The democratization theme resonates across multiple sectors. In education, one researcher envisions profound change: “Just imagine a student in a rural village somewhere in Africa or India is able to get an AI tutor to learn exactly the same thing what somebody in an urban city for an expensive private school is getting that same knowledge, right? It is going to democratise the education, healthcare, finance, everything across the world.”
But perhaps the most compelling vision involves AI agents as collaborative partners rather than replacements. “AI is going to, more than taking away your jobs, it’s going to amplify the human potential,” explains one executive. “If I have an AI coworker sitting there helping me debug my code, analyse my code, or if I’m a financial analyst, do all the financing tasks, and I can control it, I can actually elevate what I’m doing to a completely different level with great precision, great creativity, and really bring in tremendous productivity to my job.”
The shift toward continuous optimization represents another frontier. One researcher describes “this kind of notion of continuous decision making where let’s say supply chains and things like that, they get continuously optimised by these agents in real time, getting information, making decisions, and streamlining these processes.”
The Data Advantage Era
The conversation around AI agents ultimately returns to a fundamental truth about competitive advantage in the AI era. As one industry expert puts it: “In every revolution, we always see something getting commoditised and something becomes kind of a bottleneck or something that becomes hard. The way I see now going with this one is that kind of skilled work is getting commoditised. It’s like kind of the white collar jobs are getting commoditised. But I think where the bottleneck will become is in terms of making the right decisions and getting the value from the data that makes any enterprise unique to make those decisions rooted in that. So I think the value of data will become even more important than it already is.”
This insight cuts to the heart of why solving the three critical bottlenecks memory, decision-making, and over-eagerness matters so much. Organizations that can successfully deploy AI agents with persistent memory, access to high-quality enterprise data, and sophisticated reasoning capabilities will have significant competitive advantages.

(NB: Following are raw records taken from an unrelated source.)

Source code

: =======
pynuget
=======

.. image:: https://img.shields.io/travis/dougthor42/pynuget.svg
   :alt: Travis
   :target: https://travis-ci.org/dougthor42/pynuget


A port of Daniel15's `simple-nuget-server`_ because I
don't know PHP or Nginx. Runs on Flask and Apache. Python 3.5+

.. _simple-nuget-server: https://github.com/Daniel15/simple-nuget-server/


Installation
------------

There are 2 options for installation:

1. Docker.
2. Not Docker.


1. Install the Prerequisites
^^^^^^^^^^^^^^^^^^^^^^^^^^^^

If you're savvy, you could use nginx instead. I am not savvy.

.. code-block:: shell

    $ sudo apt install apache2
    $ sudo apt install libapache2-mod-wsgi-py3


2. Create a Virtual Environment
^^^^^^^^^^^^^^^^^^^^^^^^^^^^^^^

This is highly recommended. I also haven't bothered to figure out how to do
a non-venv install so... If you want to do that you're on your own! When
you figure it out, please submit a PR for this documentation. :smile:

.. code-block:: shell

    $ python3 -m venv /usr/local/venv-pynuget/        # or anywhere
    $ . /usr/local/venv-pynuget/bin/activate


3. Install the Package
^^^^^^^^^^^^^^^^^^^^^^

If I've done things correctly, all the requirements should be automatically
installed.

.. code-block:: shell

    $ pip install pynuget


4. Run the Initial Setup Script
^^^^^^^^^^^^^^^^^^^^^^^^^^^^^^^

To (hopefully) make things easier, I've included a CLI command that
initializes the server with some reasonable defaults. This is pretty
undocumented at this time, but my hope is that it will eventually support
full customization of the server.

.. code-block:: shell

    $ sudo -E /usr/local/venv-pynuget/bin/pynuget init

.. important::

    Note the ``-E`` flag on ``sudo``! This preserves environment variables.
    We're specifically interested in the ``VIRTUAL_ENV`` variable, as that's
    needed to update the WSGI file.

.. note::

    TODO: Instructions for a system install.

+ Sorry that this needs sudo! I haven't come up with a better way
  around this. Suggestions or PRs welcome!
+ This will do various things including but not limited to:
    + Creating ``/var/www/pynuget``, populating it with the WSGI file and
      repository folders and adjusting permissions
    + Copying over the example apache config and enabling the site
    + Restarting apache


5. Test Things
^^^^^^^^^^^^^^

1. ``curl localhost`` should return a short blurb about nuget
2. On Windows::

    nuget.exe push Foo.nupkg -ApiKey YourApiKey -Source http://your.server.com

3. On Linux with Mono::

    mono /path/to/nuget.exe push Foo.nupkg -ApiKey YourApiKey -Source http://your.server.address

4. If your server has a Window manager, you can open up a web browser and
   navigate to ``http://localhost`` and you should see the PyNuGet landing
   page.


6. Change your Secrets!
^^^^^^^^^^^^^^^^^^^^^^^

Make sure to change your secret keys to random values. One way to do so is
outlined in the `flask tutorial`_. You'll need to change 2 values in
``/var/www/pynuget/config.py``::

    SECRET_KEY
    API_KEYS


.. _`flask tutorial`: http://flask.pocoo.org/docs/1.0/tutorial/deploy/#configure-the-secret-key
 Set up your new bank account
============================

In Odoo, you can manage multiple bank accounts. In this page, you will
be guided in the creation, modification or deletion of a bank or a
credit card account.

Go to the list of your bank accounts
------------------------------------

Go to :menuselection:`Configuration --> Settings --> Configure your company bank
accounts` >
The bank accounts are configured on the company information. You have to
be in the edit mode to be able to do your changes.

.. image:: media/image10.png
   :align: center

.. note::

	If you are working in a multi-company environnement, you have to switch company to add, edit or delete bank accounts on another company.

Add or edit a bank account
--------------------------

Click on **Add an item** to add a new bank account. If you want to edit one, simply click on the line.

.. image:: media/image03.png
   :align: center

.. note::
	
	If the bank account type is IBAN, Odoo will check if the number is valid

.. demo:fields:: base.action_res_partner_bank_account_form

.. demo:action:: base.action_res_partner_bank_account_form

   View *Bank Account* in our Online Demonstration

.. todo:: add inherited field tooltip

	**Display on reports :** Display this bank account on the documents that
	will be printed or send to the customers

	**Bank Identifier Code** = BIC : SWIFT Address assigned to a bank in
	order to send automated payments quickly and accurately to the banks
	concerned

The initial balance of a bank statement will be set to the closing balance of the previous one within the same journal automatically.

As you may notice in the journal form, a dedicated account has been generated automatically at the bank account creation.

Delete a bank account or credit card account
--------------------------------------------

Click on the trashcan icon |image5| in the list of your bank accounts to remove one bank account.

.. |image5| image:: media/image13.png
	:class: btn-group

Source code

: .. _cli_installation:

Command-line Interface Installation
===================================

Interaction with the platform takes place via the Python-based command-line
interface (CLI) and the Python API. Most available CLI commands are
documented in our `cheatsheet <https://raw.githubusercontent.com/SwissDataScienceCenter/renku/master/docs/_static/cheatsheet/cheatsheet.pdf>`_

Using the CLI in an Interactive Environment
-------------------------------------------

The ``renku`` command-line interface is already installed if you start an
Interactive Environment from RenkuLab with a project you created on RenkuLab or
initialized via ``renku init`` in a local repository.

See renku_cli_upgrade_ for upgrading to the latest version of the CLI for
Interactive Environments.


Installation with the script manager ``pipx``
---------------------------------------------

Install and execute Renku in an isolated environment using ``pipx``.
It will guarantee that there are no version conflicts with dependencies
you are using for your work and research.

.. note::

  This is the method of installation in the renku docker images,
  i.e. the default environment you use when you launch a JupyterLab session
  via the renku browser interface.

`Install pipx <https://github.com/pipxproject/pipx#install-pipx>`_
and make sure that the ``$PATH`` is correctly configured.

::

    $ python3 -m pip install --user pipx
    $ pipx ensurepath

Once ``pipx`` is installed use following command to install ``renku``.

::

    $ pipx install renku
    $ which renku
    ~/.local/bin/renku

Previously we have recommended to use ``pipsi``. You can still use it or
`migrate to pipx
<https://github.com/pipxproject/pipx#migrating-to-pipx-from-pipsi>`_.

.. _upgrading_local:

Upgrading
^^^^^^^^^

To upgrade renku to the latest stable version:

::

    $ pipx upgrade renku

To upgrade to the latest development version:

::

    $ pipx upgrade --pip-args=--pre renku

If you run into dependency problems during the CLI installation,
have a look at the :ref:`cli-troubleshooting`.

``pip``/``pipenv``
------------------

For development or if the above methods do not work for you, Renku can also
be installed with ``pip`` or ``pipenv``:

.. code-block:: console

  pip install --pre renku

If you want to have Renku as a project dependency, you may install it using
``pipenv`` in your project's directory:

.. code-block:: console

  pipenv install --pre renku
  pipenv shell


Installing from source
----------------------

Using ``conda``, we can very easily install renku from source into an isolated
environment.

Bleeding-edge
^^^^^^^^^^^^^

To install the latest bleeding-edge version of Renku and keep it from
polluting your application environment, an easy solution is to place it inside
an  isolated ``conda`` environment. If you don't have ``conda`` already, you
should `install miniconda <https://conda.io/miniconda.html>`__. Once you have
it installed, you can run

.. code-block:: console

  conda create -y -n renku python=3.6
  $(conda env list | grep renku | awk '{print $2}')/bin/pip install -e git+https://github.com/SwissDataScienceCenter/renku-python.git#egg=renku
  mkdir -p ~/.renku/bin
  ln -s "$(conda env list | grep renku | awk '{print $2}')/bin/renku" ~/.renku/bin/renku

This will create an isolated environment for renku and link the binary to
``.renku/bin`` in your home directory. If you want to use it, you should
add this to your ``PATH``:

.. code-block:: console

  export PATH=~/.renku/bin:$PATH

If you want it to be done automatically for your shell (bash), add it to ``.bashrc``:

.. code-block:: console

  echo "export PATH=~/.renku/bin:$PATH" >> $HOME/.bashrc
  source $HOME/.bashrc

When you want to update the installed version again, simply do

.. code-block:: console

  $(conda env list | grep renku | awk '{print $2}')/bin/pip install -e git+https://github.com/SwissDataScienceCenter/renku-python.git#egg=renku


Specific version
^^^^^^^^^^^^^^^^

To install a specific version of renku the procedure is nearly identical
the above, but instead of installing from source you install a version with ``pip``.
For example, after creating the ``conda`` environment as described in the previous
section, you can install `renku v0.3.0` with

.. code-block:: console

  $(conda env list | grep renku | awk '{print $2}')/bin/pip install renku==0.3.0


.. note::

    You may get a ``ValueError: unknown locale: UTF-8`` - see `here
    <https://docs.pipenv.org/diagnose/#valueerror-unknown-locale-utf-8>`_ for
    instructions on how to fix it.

The technology foundations are being laid now through research initiatives at companies like Snowflake, Meta, and academic institutions like Stanford. The infrastructure for secure, governed, cross-platform agent deployment is emerging through standardization efforts. The evaluation and safety frameworks needed to deploy non-deterministic systems are being developed and open-sourced.
But the real transformation won’t come from the technology alone it will come from organizations that learn how to integrate these capabilities with their unique data assets and business processes. The next frontier isn’t just about building more capable AI models. It’s about creating the infrastructure, governance frameworks, and trust systems that allow those models to operate autonomously while remaining grounded in the specific data and context that makes each enterprise unique.
The companies that solve these challenges first won’t just have better AI tools, they’ll have digital teammates that remember, reason, and act with the full context of their organization’s knowledge and experience. That’s the promise worth pursuing, and the bottlenecks worth breaking through.